Windows firewall is off, and SEP 11 says it is not blocking anything.


----------



## johnwill

After the problem surfaces, please do this.


Try these simple tests.

Hold the *Windows* key and press *R*, then type *CMD* (_COMMAND for W98/WME)_ to open a command prompt:

In the command prompt window that opens, type type the following commands one at a time, followed by the _*Enter*_ key:

*NOTE:* For the items below in *red* surrounded with *< >*, see comments below for the actual information content, they are value substitutions from the previous IPCONFIG command output! Do NOT type <computer_IP_address> into the command, that won't work. Also, the < and > in the text is to identify the parameters, they are also NOT used in the actual commands.

Do NOT include the <> either, they're just to identify the values for substitution.

IPCONFIG /ALL

PING <computer_IP_address>

PING <default_gateway_address>

PING <dns_servers>

PING 74.125.45.100

PING yahoo.com

Right click in the command window and choose *Select All*, then hit *Enter* to copy the contents to the clipboard.
Paste the results in a message here.

*<computer_IP_address>* - The *IP Address* of your computer, obtained from the IPCONFIG command above. _(For Vista/Win7, the IPv4 Address)_

*<default_gateway_address>* - The IP address of the *Default Gateway*, obtained from the IPCONFIG command above.

*<dns_servers>* - The IP address of the first (or only) address for *DNS Servers*, obtained from the IPCONFIG command above.

If you are on a machine with no network connection, use a floppy, USB disk, or a CD-RW disk to transfer a text file with the information to allow pasting it here.


----------



## giveen

I'm not going to post that information out on the internet

However, I did ping google.com and it returns a reply at a normal speed.

He is able to get INTRANET connection just fine.
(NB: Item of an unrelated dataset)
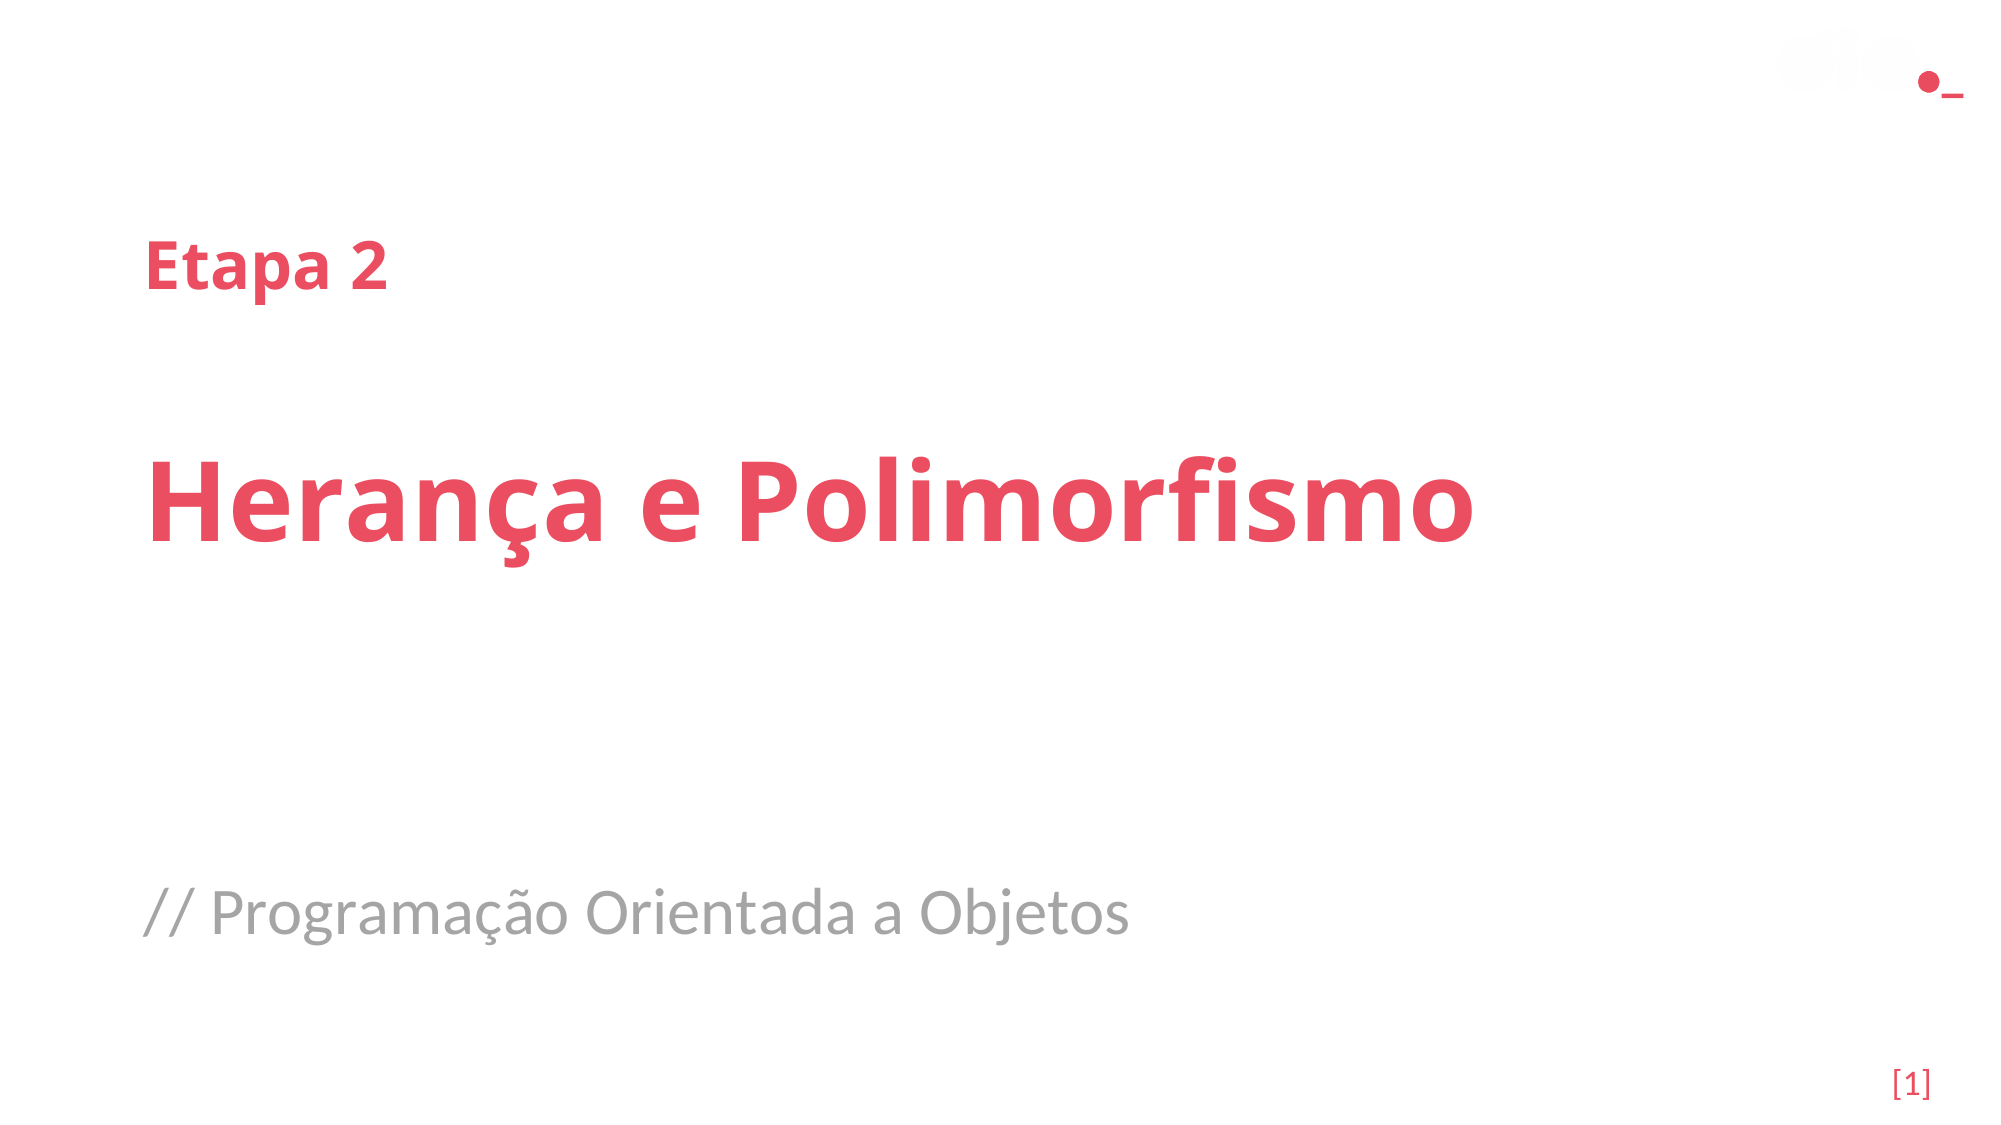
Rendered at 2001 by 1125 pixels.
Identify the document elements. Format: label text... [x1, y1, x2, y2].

Just external websites stop working after 5 minutes.

This happens in all browsers I have installed, IE7, Firefox, and Chrome.


----------



## johnwill

Well, there's nothing there that is useful to anyone wanting to compromise your security. However, if you can't see your way clear to posting the information we need, so be it...


----------



## Havalilsi

Did you try swapping out the router?


----------



## giveen

Havalilsi said:


> Did you try swapping out the router?


Router would have nothing to do with this. Plus I am in a large corporation. Swapping out the router would affect 30-40 other people and I would have to do it in the off hours, purchase a new $1000 router, and put in a request to netops to do so.


----------



## giveen

johnwill said:


> Well, there's nothing there that is useful to anyone wanting to compromise your security. However, if you can't see your way clear to posting the information we need, so be it...


Nothing useful expect IP address of my corporation, DNS server information and various other tidbits that could be used to start gathering information for an attack.


----------



## johnwill

Being behind a router, they're all private IP addresses, which are invisible to anyone outside your network.

Do you really think that your public DNS Server address is all that useful? They're the same for anyone using your ISP.

Maybe you should just talk to the IT folks at your company, they'll have the necessary information to actually evaluate the issue.


----------



## giveen

johnwill said:


> Being behind a router, they're all private IP addresses, which are invisible to anyone outside your network.
> 
> Do you really think that your public DNS Server address is all that useful? They're the same for anyone using your ISP.
> 
> Maybe you should just talk to the IT folks at your company, they'll have the necessary information to actually evaluate the issue.


I am the IT:upset:


----------



## Havalilsi

You gotta give the entire picture. You started with a single person having a problem, but the scenario evolved into 30+ people on the network. You're not giving alot of information for anyone to really help you.

I would assume only one person is having the problem?


----------



## giveen

Havalilsi said:


> You gotta give the entire picture. You started with a single person having a problem, but the scenario evolved into 30+ people on the network. You're not giving alot of information for anyone to really help you.
> 
> I would assume only one person is having the problem?


No you lept to a conclusion.

I said that by REPLACING the router, that WOULD affect others.
NO ONE ELSE IS HAVING THE PROBLEM.


BUT by replacing the router, LIKE YOU, suggested, that would cause 30+ other people to have THEIR connection go down.:upset::upset::upset::upset::upset:


----------



## Havalilsi

giveen said:


> No you lept to a conclusion.
> 
> I said that by REPLACING the router, that WOULD affect others.
> NO ONE ELSE IS HAVING THE PROBLEM.
> 
> 
> BUT by replacing the router, LIKE YOU, suggested, that would cause 30+ other people to have THEIR connection go down.:upset::upset::upset::upset::upset:


Ok, you win. Let us know when you solve the problem. It seems I'm the only stupid enough to keep bothering.


----------



## johnwill

Since you seem reluctant to supply the details asked for, I suggest you will probably be better off seeking this assistance elsewhere. It's pointless to get all worked up over this.


----------